God Tops "Worst Dressed" List for 2006!
Paris (Digital Dementia News Services) God Almighty® won the dubious distinction of topping the list of the “worst dressed” for 2006 based on a poll taken of the world’s leading fashion designers and consultants. This marks the first time that the Supreme Being® has been included on the list of the worst dressed.
“It was not entirely a surprise that the Heavenly Father® made the worst-dressed list this year,” says Henriques Moet, a fashion consultant with Gucci Ltd. “Last year God’s public relations advisors urged him to reform his image. In response to these recommendations the Divine Creator® underwent a radical makeover in an effort to seem more accessible and to project a less of a ‘mightier-than-thou' image. But I think the Prime Mover® has taken things too far. Let’s face it; the grunge look is not what you expect from the Divine Light® and maker of heaven and earth. It doesn’t inspire a sense of awe of the Omnipotent®.”
“Ripped sneakers and bare-chested under tacky vinyl overalls makes God look just like one of us ... just a slob like one of us.” commented Joan Osbourne.
Julie Porter, a Los Angeles based fashion consultant agreed, “At a minimum, He really needs to ditch the ratty Chicago Cubs baseball cap!”
While unconfirmed by God’s press agents, some deity watchers claim that Supreme Being® is also sporting a “Metallica” tattoo on his left shoulder.
In years past God’s wardrobe always evidenced a certain under-stated elegance that most experts regarded as very becoming of the Almighty. Ramon D’Amato of Versace agrees. “Loose-fitting, flowing robes and loin cloths made of gossamer and fine silks conveyed confidence, certitude and did a good job of hiding the ample waistline and bottom that is often present in those who are a gazillion years old.”
The Supreme Being® was not the only religious luminary to be listed among the worst dressed for 2006. Never a clothes-horse, Pope Benedict was also chided in fashion reviews for his inappropriate and clumsy choices in attire.
“That papal miter does have a certain panache. I will give him that,” says Jean Paul Marelle of the Paris Fashion Gazette. “But the miter clashes horribly with his plaid golf slacks. Besides, I think the miter makes him look like he’s trying too hard to impress the ladies. It just screams out ‘Look at me! Look at me! I’m the fuckin’ Pope!’”

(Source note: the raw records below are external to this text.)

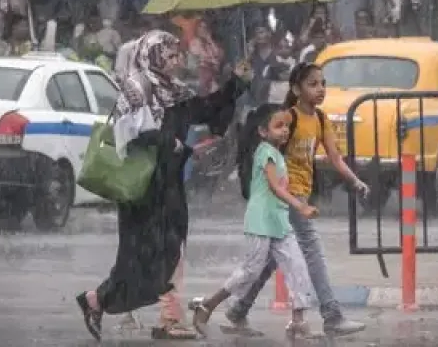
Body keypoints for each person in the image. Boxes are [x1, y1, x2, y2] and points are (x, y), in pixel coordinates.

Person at [75, 30, 251, 341]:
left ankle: (110, 303)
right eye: (168, 55)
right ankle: (121, 305)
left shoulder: (176, 91)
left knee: (171, 249)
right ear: (151, 56)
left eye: (176, 54)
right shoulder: (136, 88)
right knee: (141, 255)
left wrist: (236, 83)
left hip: (169, 184)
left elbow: (207, 111)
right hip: (143, 187)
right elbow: (135, 134)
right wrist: (177, 145)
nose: (175, 60)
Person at [220, 62, 370, 337]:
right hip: (286, 197)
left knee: (273, 258)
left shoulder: (321, 119)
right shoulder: (288, 117)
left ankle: (238, 309)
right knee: (311, 249)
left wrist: (355, 180)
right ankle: (332, 315)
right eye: (313, 84)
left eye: (322, 83)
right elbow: (266, 146)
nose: (320, 89)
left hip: (298, 194)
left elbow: (335, 158)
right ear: (296, 89)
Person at [189, 104, 319, 339]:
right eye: (278, 126)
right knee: (250, 271)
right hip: (261, 221)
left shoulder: (277, 153)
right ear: (262, 131)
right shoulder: (265, 152)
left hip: (278, 221)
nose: (284, 131)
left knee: (297, 266)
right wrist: (300, 205)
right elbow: (275, 187)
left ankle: (298, 320)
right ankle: (208, 304)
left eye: (287, 126)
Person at [188, 19, 225, 96]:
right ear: (197, 29)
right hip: (204, 68)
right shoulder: (196, 41)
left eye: (205, 26)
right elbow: (199, 53)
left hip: (217, 69)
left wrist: (210, 39)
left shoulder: (214, 41)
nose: (203, 28)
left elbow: (219, 53)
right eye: (200, 26)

Donald Connolly, founder and CEO of San Francisco-based Fashion Fairies agrees. “Let’s face it, that papal miter looks silly when Benny is on the golf course and is extremely annoying to the people sitting behind him when he wears it to the cinema.”

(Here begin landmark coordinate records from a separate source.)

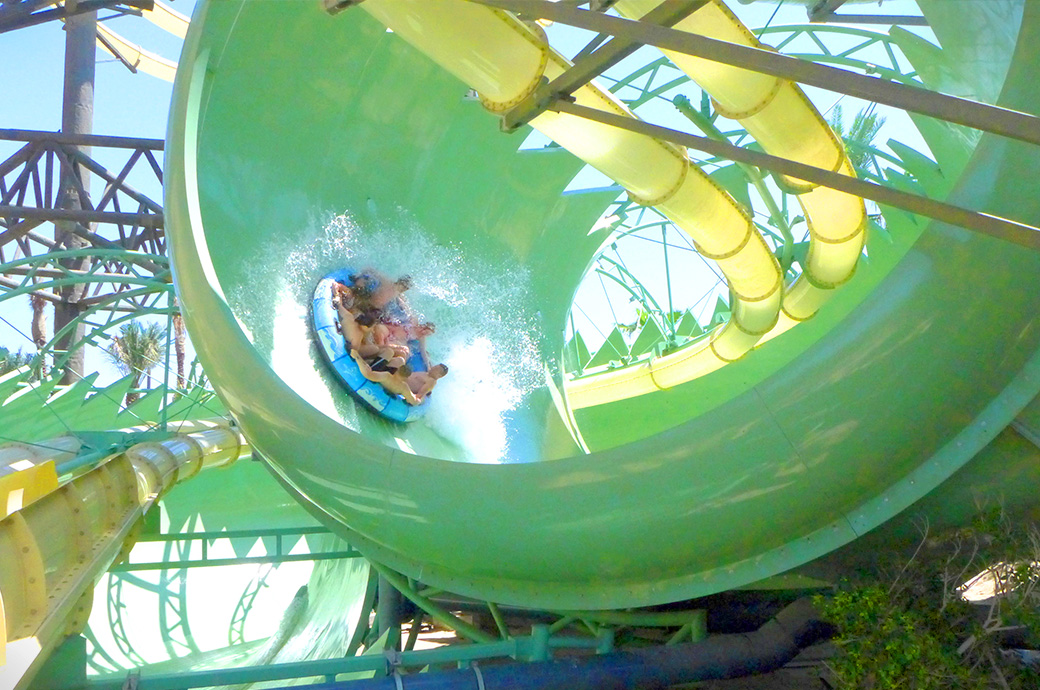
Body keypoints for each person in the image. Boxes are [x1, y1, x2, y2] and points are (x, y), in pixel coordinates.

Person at [350, 350, 421, 405]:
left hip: (379, 378)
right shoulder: (403, 387)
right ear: (407, 377)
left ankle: (368, 360)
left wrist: (357, 357)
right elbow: (413, 401)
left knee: (389, 353)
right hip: (391, 388)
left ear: (398, 369)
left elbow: (368, 375)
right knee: (400, 360)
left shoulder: (387, 376)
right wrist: (419, 400)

Paris (Associated Press) Three of the world’s four leading fashion consultants who recently placed God at the top of the list of the world’s worst dressed were killed in a freak hailstorm that struck without warning in a Paris suburb. Jean Michel Roulade, Giovanni Baillot and Roberto Sciavelli were pronounced dead at the scene where a localized hailstorm dropped stones the size of Volkswagens crushing the car in which the three men were riding.
No others were hurt in the bizarre hailstorm.
In a separate incident, Charles Dunneau, another world renowned fashion consultant who also voted God onto the list of the world’s worst dressed inexplicably burst into flames while jogging along the waterfront in Cannes. Friends and family members say Mr. Dunneau was on the fabulous grapefruit fat-burner diet, but medical experts say this is cannot be considered the cause of the accident.
Police suspect an “act of God”. Although no arrest has been made, police confirm that God is being sought for questioning.